Let $f: [a,b] \rightarrow \mathbb{R}$ and $g: [a,b] \rightarrow \mathbb{R}$ Prove the following.
$f \le M \implies \int^b_a f(x)dx \le M(b-a)$
$f+g \in \mathbb{R[a,b]}$ and $\int^b_a [f(x)+g(x)]dx = \int^b_a f(x)dx+ \int^b_a g(x)dx$
$f \le g \implies \int^b_a f(x)dx \le \int^b_a g(x)dx$
$ fg \in \mathbb{R[a,b]}$
If someone can help me with how to begin the proof, that would be great...
(1) Since $f \leq M$ for all $x\in[a,b]$, then $\int_{a}^{b} f = \inf\{U(f,P)\} \leq U(f,P) \leq M(b-a)$.

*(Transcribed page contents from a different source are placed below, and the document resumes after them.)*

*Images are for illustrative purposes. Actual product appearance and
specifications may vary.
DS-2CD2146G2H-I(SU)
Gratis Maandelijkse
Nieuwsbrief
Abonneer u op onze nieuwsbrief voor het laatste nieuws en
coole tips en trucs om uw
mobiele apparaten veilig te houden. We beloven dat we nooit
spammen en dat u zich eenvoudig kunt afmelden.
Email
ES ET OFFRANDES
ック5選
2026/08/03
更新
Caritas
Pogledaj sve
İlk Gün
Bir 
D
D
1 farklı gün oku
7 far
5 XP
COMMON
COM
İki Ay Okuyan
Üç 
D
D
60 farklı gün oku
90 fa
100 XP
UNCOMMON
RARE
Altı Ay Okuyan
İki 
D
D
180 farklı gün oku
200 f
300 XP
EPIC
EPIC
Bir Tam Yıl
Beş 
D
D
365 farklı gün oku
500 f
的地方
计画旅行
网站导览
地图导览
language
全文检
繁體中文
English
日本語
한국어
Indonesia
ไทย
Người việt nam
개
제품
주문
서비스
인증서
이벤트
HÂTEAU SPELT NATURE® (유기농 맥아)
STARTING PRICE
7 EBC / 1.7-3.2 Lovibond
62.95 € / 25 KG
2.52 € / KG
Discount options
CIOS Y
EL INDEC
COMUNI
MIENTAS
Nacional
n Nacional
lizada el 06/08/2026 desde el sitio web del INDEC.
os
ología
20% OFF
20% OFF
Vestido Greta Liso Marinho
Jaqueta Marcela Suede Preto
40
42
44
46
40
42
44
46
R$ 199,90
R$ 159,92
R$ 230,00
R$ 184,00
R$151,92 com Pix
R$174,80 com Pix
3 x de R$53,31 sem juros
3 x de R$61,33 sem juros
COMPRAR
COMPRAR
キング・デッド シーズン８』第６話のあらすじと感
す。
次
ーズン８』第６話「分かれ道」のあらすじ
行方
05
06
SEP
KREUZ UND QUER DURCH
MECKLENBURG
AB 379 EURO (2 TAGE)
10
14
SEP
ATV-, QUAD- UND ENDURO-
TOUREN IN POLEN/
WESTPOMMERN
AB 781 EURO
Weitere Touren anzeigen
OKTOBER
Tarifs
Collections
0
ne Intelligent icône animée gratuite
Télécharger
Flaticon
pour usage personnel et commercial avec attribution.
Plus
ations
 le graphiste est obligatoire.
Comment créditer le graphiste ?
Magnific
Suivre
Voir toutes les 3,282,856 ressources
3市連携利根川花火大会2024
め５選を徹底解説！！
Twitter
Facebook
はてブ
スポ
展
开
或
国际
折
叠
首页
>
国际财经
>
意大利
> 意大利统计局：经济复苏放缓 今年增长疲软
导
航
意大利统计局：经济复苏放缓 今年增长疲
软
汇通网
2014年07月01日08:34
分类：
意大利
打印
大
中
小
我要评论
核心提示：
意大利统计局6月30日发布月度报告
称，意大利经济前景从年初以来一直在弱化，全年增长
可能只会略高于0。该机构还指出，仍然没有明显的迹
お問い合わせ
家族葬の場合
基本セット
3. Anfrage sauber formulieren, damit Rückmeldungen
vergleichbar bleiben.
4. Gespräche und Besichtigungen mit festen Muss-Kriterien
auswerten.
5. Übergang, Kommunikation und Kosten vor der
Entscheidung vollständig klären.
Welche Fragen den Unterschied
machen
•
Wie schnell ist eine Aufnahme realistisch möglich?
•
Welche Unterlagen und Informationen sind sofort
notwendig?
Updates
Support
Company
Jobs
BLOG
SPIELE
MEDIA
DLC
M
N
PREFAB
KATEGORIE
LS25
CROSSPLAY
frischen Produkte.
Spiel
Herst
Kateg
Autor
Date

(2) The converse is not true, take $g = -f$ and pick your favorite non-Riemann integrable function (Dirchlet function for example) for $f$ and $g$. If you actually mean to ask to prove $\int_{a}^{b} f + g$ is integrable if $f,g \in \mathcal{R}[a,b]$ then consider the inequalities $$U(f + g, P) \leq U(f,P) + U(g,P),$$ and$$L(f+g,P) \geq L(f,P) + L(g,P).$$
(3) This is a lot like (1), $f \leq g$ for all $x \in [a,b]$ implies $$\inf\{U(f,P)\} \leq U(f,P) \leq g \leq U(g,P). $$
The last inequality shows $\inf \{ U(f,P) \} \leq \inf \{ U(g,P) \}.$